In the records below, reproduce word for word the lines from the line with "family: Orobanchaceae" to the line with "scientific name: Moldenhawera floribunda", including both of those lines.

[Dataset rows]
________
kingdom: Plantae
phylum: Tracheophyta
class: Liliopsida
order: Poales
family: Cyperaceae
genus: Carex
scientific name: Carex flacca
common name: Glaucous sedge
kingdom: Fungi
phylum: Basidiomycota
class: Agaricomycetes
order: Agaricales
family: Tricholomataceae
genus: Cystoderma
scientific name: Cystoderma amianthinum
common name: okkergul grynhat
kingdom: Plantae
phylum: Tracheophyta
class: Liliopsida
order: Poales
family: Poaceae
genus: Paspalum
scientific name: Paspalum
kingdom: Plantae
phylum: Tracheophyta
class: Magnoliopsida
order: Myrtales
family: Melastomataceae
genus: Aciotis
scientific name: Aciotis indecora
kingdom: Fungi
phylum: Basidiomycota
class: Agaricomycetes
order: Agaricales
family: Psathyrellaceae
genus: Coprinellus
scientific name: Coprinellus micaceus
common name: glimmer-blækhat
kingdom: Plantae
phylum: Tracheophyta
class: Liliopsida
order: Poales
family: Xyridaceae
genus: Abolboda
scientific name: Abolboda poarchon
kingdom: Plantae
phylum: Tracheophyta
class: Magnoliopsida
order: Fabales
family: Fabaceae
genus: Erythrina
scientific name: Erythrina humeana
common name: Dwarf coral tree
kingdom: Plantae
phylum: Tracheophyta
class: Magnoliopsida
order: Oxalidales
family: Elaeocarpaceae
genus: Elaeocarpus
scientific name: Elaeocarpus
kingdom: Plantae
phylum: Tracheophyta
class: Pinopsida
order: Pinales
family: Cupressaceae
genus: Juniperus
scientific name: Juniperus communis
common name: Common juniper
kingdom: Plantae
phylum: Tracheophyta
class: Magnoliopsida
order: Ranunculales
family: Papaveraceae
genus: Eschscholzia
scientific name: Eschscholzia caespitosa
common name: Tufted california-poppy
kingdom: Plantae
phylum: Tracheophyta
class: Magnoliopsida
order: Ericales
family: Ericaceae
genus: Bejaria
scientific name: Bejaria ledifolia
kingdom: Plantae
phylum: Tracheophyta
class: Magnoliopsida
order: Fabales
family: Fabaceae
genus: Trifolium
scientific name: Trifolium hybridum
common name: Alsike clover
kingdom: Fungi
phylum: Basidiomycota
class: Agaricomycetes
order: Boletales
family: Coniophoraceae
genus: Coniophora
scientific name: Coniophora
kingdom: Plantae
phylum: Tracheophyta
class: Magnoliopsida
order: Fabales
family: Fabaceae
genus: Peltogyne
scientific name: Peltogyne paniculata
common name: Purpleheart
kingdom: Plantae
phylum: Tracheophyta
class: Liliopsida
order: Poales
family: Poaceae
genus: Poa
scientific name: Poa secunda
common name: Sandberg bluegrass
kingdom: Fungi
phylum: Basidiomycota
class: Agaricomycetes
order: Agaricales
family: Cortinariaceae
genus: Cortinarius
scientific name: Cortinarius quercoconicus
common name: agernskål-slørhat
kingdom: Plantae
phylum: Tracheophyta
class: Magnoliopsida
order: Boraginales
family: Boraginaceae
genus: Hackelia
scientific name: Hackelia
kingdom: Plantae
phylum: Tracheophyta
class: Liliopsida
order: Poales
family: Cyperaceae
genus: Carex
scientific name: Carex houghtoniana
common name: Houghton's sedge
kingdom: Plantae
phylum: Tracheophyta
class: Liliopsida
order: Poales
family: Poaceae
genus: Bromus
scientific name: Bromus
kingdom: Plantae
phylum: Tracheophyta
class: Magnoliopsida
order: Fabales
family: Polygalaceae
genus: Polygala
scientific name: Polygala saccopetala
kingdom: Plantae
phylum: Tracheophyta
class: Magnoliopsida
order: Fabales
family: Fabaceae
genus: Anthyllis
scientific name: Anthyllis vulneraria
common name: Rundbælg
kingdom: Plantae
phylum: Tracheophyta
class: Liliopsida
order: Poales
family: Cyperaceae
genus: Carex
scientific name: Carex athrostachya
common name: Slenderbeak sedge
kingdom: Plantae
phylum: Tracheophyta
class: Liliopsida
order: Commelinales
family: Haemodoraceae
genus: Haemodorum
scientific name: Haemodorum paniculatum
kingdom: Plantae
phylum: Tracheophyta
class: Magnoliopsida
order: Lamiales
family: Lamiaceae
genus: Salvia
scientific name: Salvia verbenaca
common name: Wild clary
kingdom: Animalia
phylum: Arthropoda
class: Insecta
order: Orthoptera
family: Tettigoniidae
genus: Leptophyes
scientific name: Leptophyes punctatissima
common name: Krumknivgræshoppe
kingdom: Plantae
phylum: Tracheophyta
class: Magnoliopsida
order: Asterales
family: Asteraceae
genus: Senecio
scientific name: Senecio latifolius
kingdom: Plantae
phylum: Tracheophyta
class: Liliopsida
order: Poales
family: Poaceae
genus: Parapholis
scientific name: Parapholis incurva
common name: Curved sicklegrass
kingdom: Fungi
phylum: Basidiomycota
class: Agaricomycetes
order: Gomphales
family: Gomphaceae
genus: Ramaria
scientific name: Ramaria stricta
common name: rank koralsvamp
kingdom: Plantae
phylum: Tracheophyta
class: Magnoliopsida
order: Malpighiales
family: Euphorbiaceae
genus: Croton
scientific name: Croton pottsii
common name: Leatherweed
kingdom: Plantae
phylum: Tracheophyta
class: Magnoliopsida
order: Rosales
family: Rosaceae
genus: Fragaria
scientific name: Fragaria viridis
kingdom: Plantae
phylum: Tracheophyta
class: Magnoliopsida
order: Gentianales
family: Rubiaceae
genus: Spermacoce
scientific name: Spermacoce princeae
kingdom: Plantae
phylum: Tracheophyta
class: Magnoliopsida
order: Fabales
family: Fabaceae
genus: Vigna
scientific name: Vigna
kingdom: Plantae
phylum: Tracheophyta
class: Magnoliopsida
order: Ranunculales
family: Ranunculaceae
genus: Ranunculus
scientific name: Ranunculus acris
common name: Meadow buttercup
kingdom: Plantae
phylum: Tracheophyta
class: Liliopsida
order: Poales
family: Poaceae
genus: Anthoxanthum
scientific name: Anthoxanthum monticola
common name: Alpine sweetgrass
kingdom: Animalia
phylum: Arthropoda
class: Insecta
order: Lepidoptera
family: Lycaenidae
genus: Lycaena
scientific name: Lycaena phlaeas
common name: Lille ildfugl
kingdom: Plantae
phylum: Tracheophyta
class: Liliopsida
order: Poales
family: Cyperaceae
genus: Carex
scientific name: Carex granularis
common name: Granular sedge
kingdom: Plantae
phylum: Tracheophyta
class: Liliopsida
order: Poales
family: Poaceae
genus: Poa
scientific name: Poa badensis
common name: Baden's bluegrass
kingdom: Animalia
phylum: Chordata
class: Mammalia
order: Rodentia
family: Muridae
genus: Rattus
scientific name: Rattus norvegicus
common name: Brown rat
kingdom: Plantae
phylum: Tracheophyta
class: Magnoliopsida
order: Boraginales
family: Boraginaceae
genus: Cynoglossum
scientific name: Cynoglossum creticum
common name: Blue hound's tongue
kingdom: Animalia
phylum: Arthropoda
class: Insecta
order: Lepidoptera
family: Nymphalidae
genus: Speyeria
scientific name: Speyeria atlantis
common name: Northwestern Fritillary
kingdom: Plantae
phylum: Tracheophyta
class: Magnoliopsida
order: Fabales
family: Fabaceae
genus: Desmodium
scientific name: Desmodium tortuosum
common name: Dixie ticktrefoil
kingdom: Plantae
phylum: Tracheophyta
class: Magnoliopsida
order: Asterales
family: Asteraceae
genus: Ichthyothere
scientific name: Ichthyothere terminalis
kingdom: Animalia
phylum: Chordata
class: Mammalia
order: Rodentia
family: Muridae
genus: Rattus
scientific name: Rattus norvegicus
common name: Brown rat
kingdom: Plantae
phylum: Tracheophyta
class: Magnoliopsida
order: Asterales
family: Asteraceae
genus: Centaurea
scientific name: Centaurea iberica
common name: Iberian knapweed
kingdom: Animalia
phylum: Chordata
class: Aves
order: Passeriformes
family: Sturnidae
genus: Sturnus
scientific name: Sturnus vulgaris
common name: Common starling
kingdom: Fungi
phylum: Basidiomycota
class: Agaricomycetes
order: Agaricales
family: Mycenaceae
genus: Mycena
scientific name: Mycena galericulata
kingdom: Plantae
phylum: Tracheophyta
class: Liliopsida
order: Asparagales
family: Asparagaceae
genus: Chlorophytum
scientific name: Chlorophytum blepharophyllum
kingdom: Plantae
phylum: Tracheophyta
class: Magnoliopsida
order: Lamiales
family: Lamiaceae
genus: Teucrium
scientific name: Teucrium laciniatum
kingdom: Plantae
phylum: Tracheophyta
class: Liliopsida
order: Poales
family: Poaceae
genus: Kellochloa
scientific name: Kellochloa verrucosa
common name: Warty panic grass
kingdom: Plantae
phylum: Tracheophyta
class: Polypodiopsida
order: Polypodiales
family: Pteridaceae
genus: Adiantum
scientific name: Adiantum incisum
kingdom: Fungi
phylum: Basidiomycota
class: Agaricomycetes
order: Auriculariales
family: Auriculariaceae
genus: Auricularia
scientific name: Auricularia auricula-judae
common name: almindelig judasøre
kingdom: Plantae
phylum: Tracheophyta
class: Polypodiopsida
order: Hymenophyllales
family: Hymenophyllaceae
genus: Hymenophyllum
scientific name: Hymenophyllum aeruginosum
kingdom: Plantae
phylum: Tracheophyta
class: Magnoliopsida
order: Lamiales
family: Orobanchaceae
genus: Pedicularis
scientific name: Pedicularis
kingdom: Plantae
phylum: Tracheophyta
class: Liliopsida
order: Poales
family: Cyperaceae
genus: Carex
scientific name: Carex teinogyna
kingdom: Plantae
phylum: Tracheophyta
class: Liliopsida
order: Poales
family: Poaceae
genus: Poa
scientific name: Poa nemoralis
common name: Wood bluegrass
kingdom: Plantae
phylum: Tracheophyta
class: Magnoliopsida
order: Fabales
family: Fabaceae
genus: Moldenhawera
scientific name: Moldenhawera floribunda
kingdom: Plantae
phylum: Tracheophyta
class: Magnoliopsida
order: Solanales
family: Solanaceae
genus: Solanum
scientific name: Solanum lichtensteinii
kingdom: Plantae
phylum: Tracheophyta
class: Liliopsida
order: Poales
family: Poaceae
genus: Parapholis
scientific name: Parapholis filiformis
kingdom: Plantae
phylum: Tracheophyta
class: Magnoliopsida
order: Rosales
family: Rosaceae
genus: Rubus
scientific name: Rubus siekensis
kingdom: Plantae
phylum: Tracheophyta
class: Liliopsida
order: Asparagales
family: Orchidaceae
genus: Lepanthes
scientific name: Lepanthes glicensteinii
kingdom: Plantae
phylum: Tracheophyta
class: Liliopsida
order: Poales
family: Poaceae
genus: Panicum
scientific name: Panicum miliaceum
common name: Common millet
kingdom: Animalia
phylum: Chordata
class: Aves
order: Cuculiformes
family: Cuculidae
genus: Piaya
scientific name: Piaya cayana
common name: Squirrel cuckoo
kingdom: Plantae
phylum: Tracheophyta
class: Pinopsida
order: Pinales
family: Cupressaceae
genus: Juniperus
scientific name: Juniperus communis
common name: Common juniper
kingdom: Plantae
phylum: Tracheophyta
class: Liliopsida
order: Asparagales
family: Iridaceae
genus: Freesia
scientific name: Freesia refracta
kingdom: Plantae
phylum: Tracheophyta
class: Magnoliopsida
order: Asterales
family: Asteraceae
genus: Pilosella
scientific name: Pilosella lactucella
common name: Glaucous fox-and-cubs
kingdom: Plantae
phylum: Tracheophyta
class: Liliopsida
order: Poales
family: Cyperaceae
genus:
________
▸ Solution to the exercise
family: Orobanchaceae
genus: Pedicularis
scientific name: Pedicularis
kingdom: Plantae
phylum: Tracheophyta
class: Liliopsida
order: Poales
family: Cyperaceae
genus: Carex
scientific name: Carex teinogyna
kingdom: Plantae
phylum: Tracheophyta
class: Liliopsida
order: Poales
family: Poaceae
genus: Poa
scientific name: Poa nemoralis
common name: Wood bluegrass
kingdom: Plantae
phylum: Tracheophyta
class: Magnoliopsida
order: Fabales
family: Fabaceae
genus: Moldenhawera
scientific name: Moldenhawera floribunda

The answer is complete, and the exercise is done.